Reduction of risk is often a rather fine exercise, it needs both skill and patience
The early days of a normal individual’s retired life can be best described as the triumph of hope over anxiety. Only the luckiest among us can sustain that joyous feeling for the rest of our lives. However, most people, for want of a better word, are ill-fated on that front. They must slog hard, pay expenses, and even hustle a bit, in order to maintain their lifestyles. And after taking care of rising food prices, steeper medical costs, higher fuel prices, and so on, that appears to be a mammoth task indeed.
A scenario like this would, of course, not unfold if you had lived a frugal existence. Or if you had done all the right things – started early, selected the right financial products, invested methodically, and reaped the benefits. Or if you had extraordinary luck at your disposal and was actually identified as a sole surviving relative of an insanely-rich uncle and the beneficiary of his estate.
None of these things happened in your case, and, lo and behold, we are back where we started: the tug-of-war between hope and anxiety. You could become utterly hopeful because you think your savings would just be enough to sustain your post-retired days. Or, at the other end of the spectrum, you could become truly anxious, because of the gnawing feeling that your kitty would get depleted sooner (or worse – you would actually outlive your wealth!)
At any rate, a large number of not-so-lucky investors would need to be reminded of my latest dictum: he who retires last retires best.
I would take a minute of your time to explain. Imagine you have worked hard all your adult life and have happily retired when superannuation time came. You are physically fit, and your bank account records a fairly decent figure. You have sundry investments – stocks, mutual funds, precious metals, and maybe, just maybe, even an apartment or two registered in your name. There is health insurance too. And you know all these would be enough to meet your current needs.
Now, imagine just the opposite. You have precious little to spare, a state of affairs that is too distasteful for you to discuss. For all you know, the rest of your days would be nightmarish – just about enough for two square meals, limited access to utilities, and practically no luxuries. You are healthy enough, you do have a modest insurance cover, but then you never had proper medical insurance. You do have a couple of fixed deposits in PSU banks, but then you had never invested in the stock market. You do have a rented flat to live in, but then you never purchased your own accommodation.

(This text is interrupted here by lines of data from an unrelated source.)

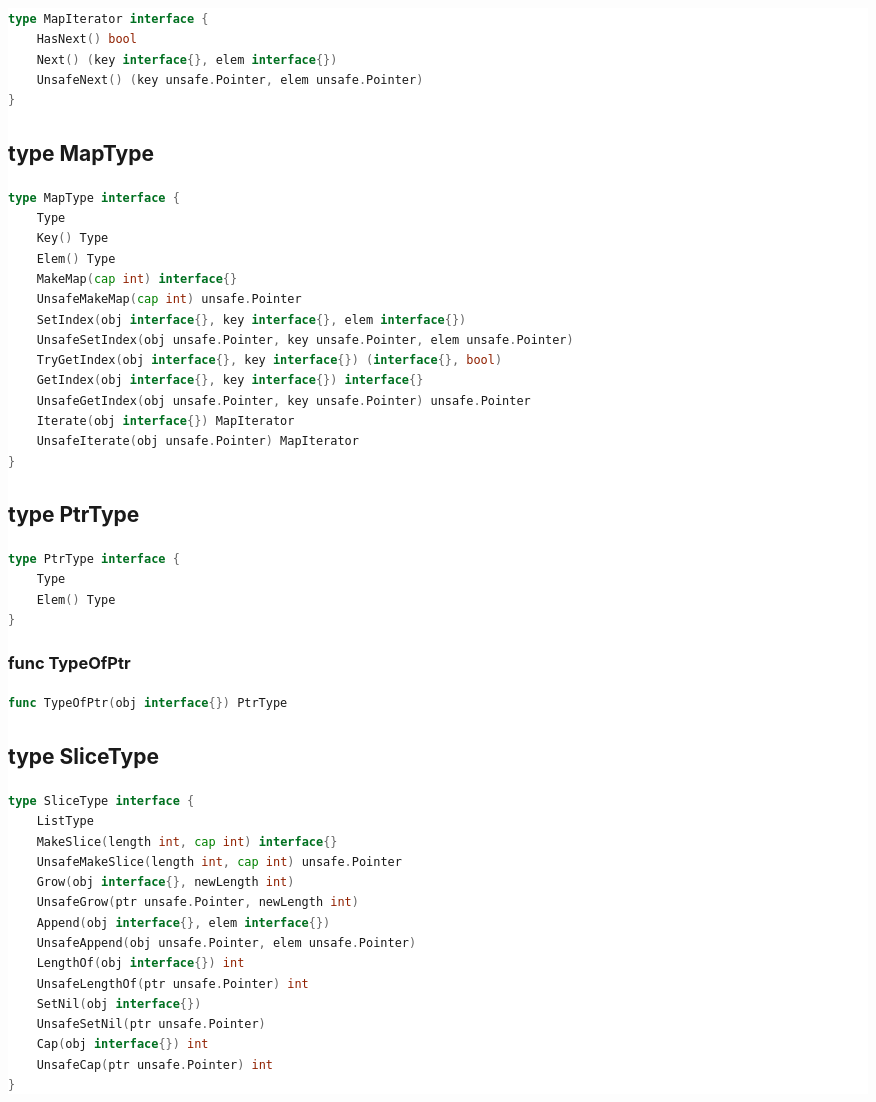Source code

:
 ```go
type MapIterator interface {
    HasNext() bool
    Next() (key interface{}, elem interface{})
    UnsafeNext() (key unsafe.Pointer, elem unsafe.Pointer)
}
```

## type MapType

```go
type MapType interface {
    Type
    Key() Type
    Elem() Type
    MakeMap(cap int) interface{}
    UnsafeMakeMap(cap int) unsafe.Pointer
    SetIndex(obj interface{}, key interface{}, elem interface{})
    UnsafeSetIndex(obj unsafe.Pointer, key unsafe.Pointer, elem unsafe.Pointer)
    TryGetIndex(obj interface{}, key interface{}) (interface{}, bool)
    GetIndex(obj interface{}, key interface{}) interface{}
    UnsafeGetIndex(obj unsafe.Pointer, key unsafe.Pointer) unsafe.Pointer
    Iterate(obj interface{}) MapIterator
    UnsafeIterate(obj unsafe.Pointer) MapIterator
}
```

## type PtrType

```go
type PtrType interface {
    Type
    Elem() Type
}
```

### func TypeOfPtr

```go
func TypeOfPtr(obj interface{}) PtrType
```

## type SliceType

```go
type SliceType interface {
    ListType
    MakeSlice(length int, cap int) interface{}
    UnsafeMakeSlice(length int, cap int) unsafe.Pointer
    Grow(obj interface{}, newLength int)
    UnsafeGrow(ptr unsafe.Pointer, newLength int)
    Append(obj interface{}, elem interface{})
    UnsafeAppend(obj unsafe.Pointer, elem unsafe.Pointer)
    LengthOf(obj interface{}) int
    UnsafeLengthOf(ptr unsafe.Pointer) int
    SetNil(obj interface{})
    UnsafeSetNil(ptr unsafe.Pointer)
    Cap(obj interface{}) int
    UnsafeCap(ptr unsafe.Pointer) int
}
```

In short, there could be endless hardship and suffering waiting for you after retirement. Be prepared for such a fate if you have not ticked all boxes correctly. The act of ticking the boxes is, of course, spread over a lifetime, the average individual often takes decades to settle down properly. Only the luckiest income-earner can truly be the master of his own fate.
This brings us to the gospel I was about to preach – the one who retires last, retires best. I refer especially to the person in the first scenario. Although he is happily retired, there would be actually no retirement. In other words, there would be no staying away from work. That is because he would have to be vigilant at all times.
He must be conscious of market trends, constantly take care of his portfolio, clear statutory dues, remember premium payment deadlines, keep his bank account funded for regular SIP debits, pay income tax right on time. He also needs to do periodic meetings with intermediaries and advisors – for all you know, an army of bankers, brokers, insurance advisors may be waiting to interact with him.
An individual like the one I mention needs to lead a disciplined life. His strength does not merely lie in his formidable net worth. It actually draws sustenance from his commitment to fortify his retirement nest egg. The latter needs all the nourishment it can find. Such an individual, therefore, would retire in a conventional manner but he would stay committed nonetheless.
Importantly, the smart retiree would take a call on his asset mix. “Should I alter my allocation style, now that I have retired from active work?” This question needs a flawless answer right at the beginning. Perhaps a tilt towards debt (fixed-income may even look like a charming idea at this stage) should be considered. A gradual phase-out of commodities may also be a smart measure to adopt. A parcel of land that is lying unattended for a long time may also be sold.
Steps like these would be generally important for a person who wants to share his risk. A new retiree would probably have to take significant decisions insofar as his risk profile is concerned. Reduction of risk is often a rather fine exercise, it needs both skill and patience. At the end of the day, only an intelligent individual would win the day.